Prefix thinking changes the model from “compute each range directly” to “reuse earlier accumulated work.”

What it is NOT

This topic is not yet segment trees, Fenwick trees, or lazy propagation.

It is the earlier and more interview-common layer where you use:

  • running sums,
  • prefix tables,
  • hash maps on prefix values,
  • and difference markers.

Recognition signals

This topic should trigger when you see prompts about:

  • range sum queries,
  • many repeated subarray sums,
  • counting subarrays with a property,
  • or applying many range increments.

2. Core Concepts

Running sum

A running sum is the total you get by accumulating values from left to right.

That idea is the foundation of prefix sums.

Prefix sum

A prefix sum at index i stores the total from the start up to some point.

A common convention is:

  • prefix[0] = 0,
  • prefix[i + 1] = prefix[i] + nums[i].

This convention makes range formulas cleaner.

Range sum from prefix sums

Once prefix sums exist, the sum of a range [left, right] becomes:

$$ \text{rangeSum}(left, right) = prefix[right + 1] - prefix[left] $$

That removes the inner loop.

Preprocessing versus query cost

Prefix sums trade a one-time preprocessing pass for much cheaper repeated queries.

That trade-off is often exactly what the problem wants.

Prefix state as a model, not only as an array

Sometimes you do not store the prefix values just to answer direct range sums.

Sometimes you track how often a prefix value has appeared.

That is the key idea behind problems like:

  • subarray sum equals k,
  • count of zero-sum subarrays,
  • balanced prefix patterns.

Difference array

A difference array stores changes between adjacent positions.

Instead of applying a range increment to every element in [left, right], you can:

  • add value at left,
  • subtract value at right + 1 if it exists,
  • then reconstruct the final array with a running sum.
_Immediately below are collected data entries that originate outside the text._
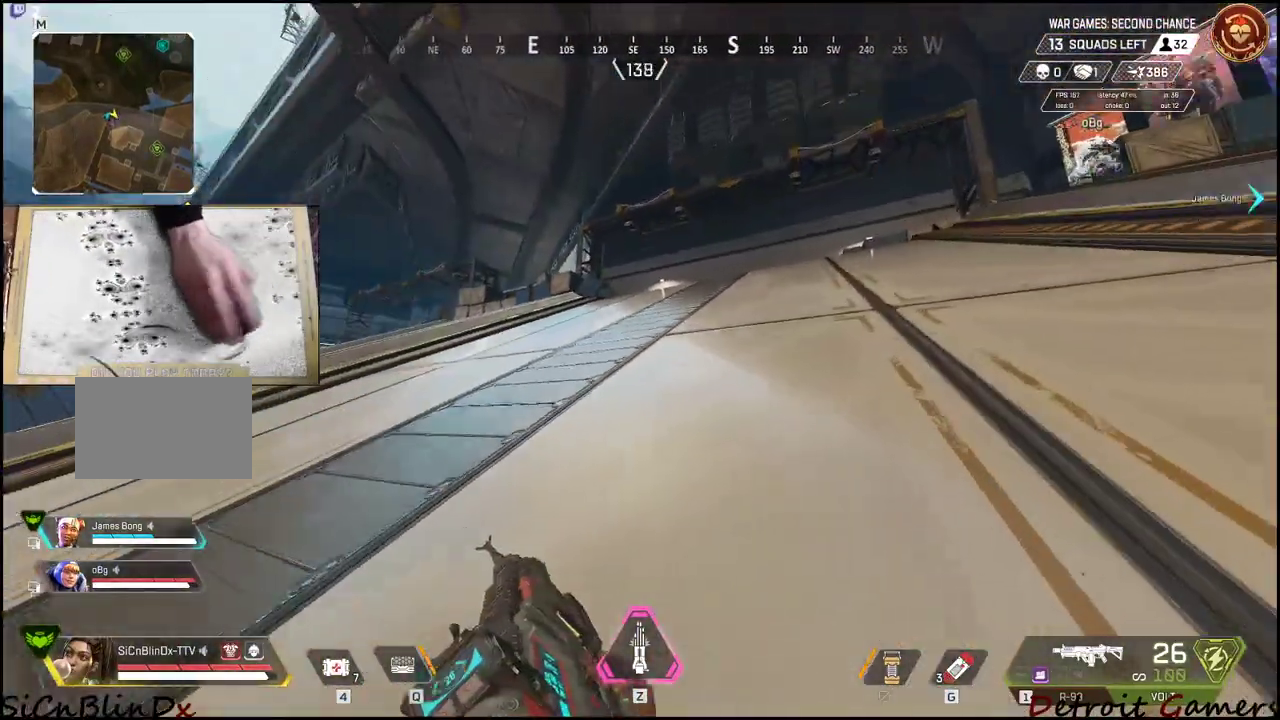
{"keys": ["d", "shift", "w"], "mouse": [], "events": []}
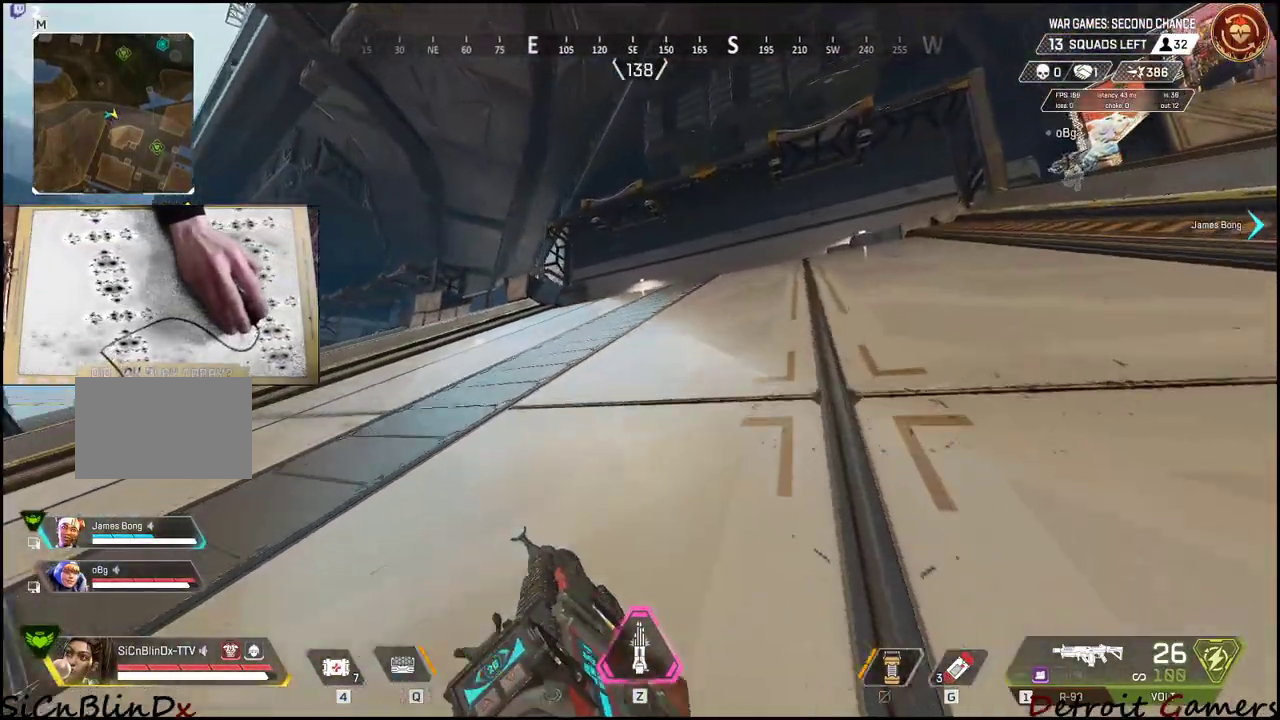
{"keys": ["shift", "w"], "mouse": [], "events": [[284, "d", "up"]]}
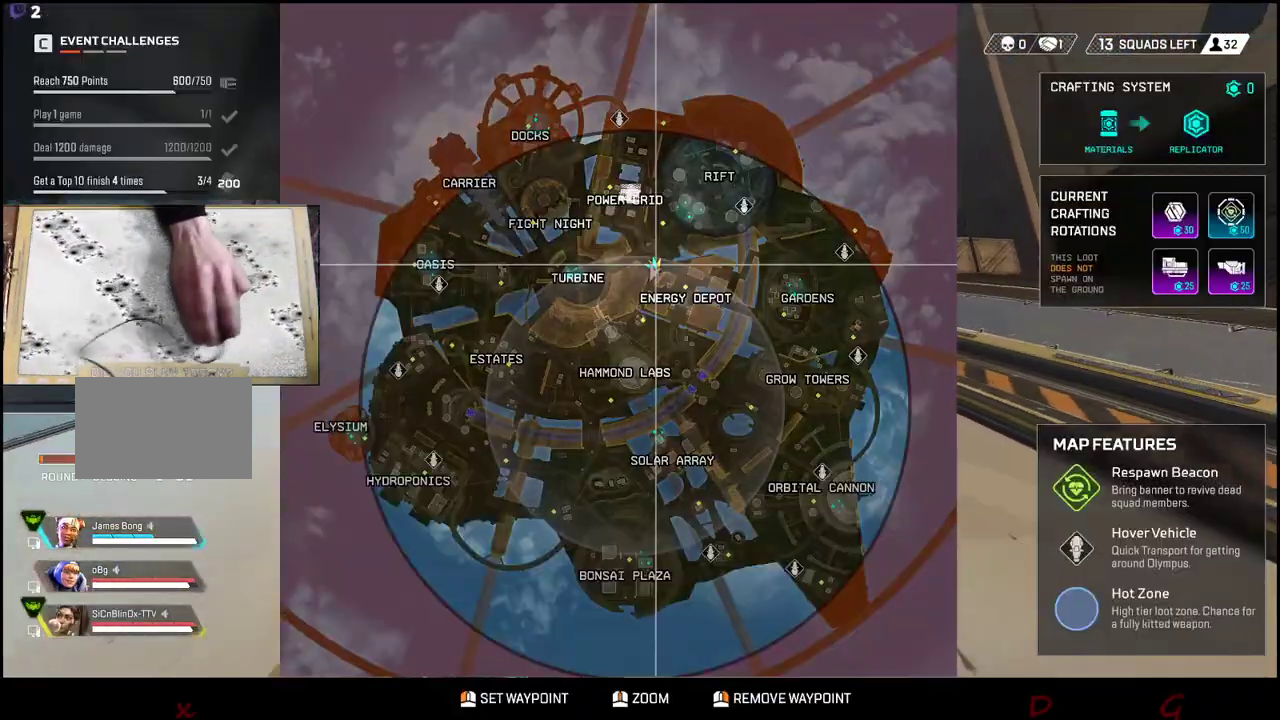
{"keys": ["shift", "w"], "mouse": [], "events": []}
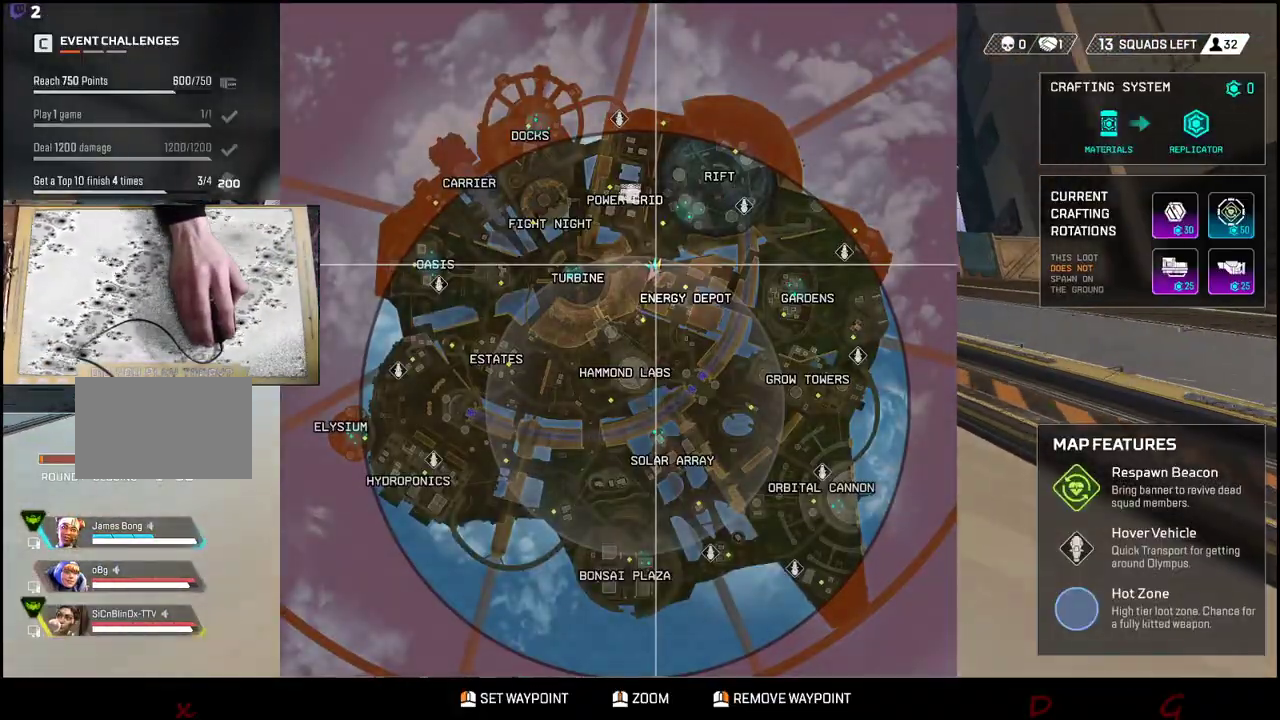
{"keys": ["shift", "w"], "mouse": [], "events": []}
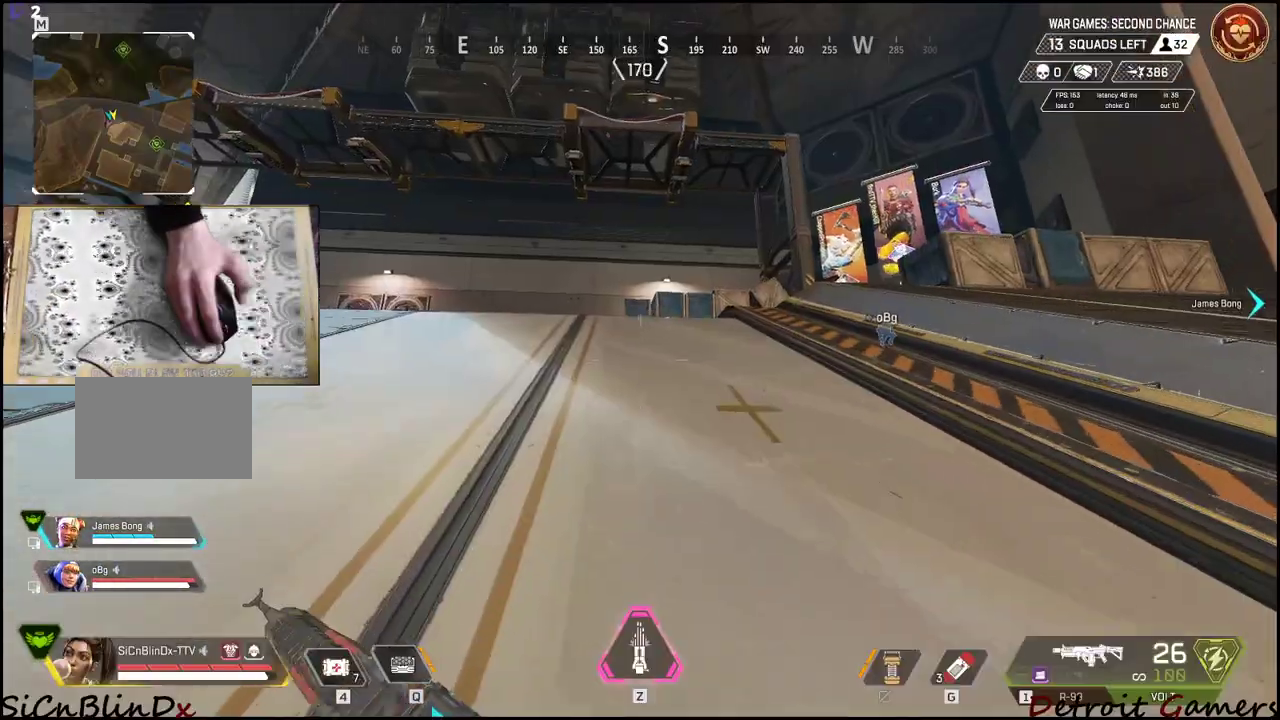
{"keys": ["shift", "w"], "mouse": [], "events": []}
Why difference arrays work

The increment starts affecting the array at the left boundary and stops affecting it right after the right boundary.

Recording those boundaries is enough.

Inclusive boundaries matter

Range formulas often fail because of off-by-one mistakes.

You must be explicit about whether a range is:

  • inclusive,
  • exclusive,
  • or half-open.

Negative numbers matter

Sliding window techniques often rely on non-negative values.

Prefix-sum-with-map techniques do not require that assumption in the same way.

That distinction is very important.

Recognition sentence

A strong instinct is:

  • “If I keep re-summing overlapping ranges, I probably need prefix sums.”
  • “If I keep re-applying overlapping updates, I probably need a difference array.”

3. Practical Usage

Fast range sum queries

If you must answer many sum queries over an array that does not change, prefix sums are usually the first tool to try.

Counting subarrays with a target sum

If the prompt asks for how many subarrays sum to k, think about prefix sums plus a map of previously seen prefix values.

The key identity is:

$$ currentPrefix - earlierPrefix = k $$

So if the current prefix is s, then you want to know how many times s - k has appeared before.

Repeated range increments

If the prompt applies many operations like “add value to every index from left to right,” a direct per-range loop may be too slow.

That is where difference thinking becomes valuable.

Building intuition

Prefix sums are about asking:

  • what total has been accumulated so far,
  • and how can two totals cancel into the range I want?

Difference arrays are about asking:

  • where does an effect begin,
  • where does it end,
  • and can I materialize the full result later?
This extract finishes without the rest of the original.